Task to carry out: Restate all the lines below word for word, but omit the pictures.

Stored data:
# # # # # # #
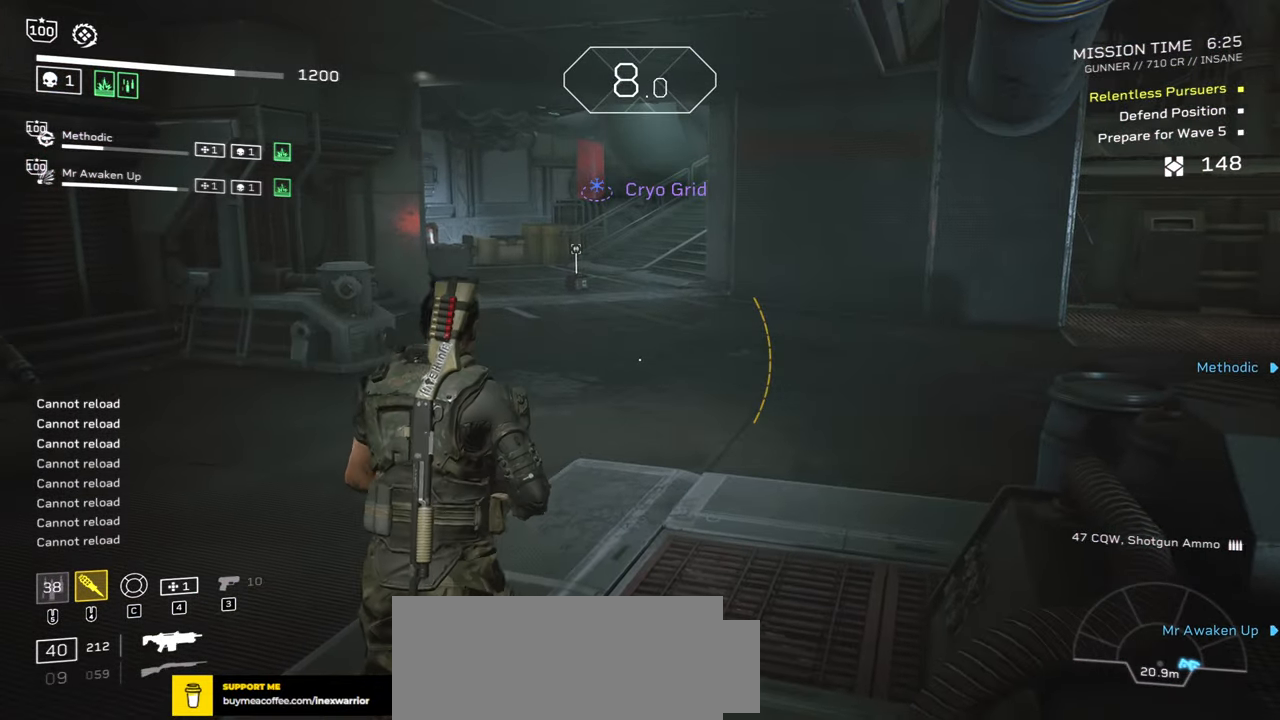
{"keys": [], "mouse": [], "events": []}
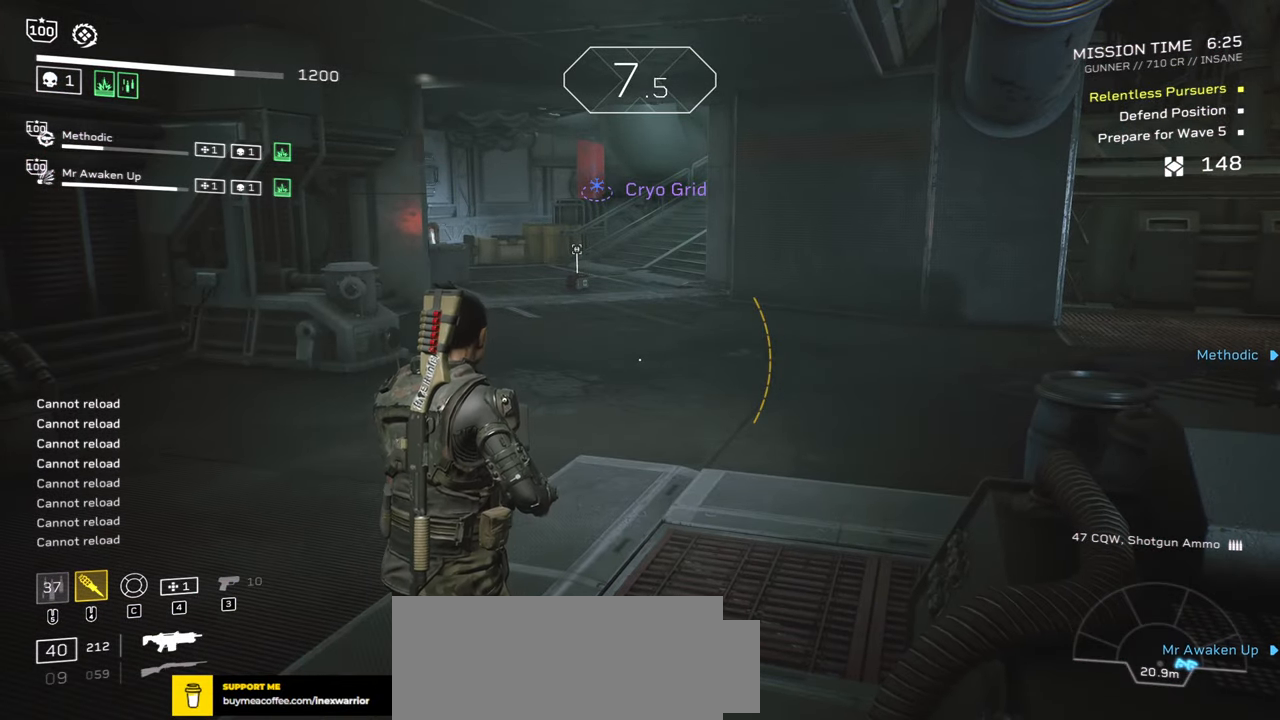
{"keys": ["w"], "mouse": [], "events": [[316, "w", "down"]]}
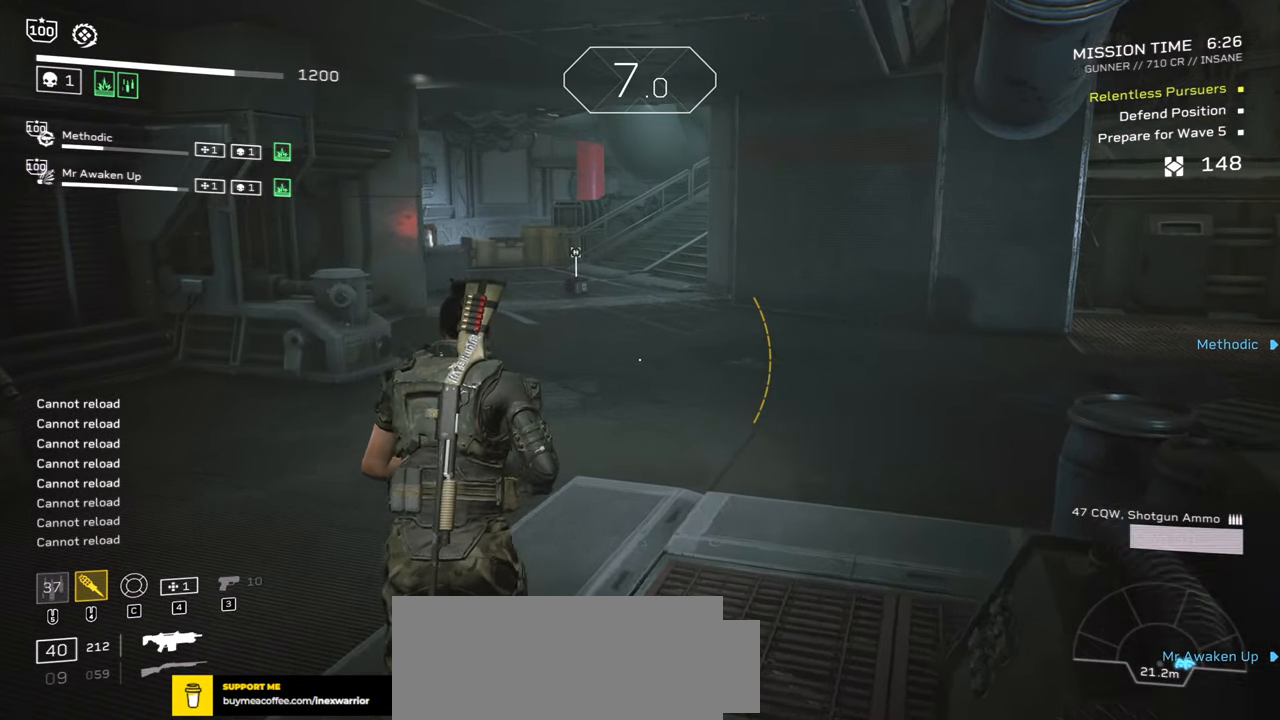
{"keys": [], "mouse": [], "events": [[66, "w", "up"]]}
# # # # # # #
Response:
{"keys": [], "mouse": [], "events": []}
{"keys": ["w"], "mouse": [], "events": [[316, "w", "down"]]}
{"keys": [], "mouse": [], "events": [[66, "w", "up"]]}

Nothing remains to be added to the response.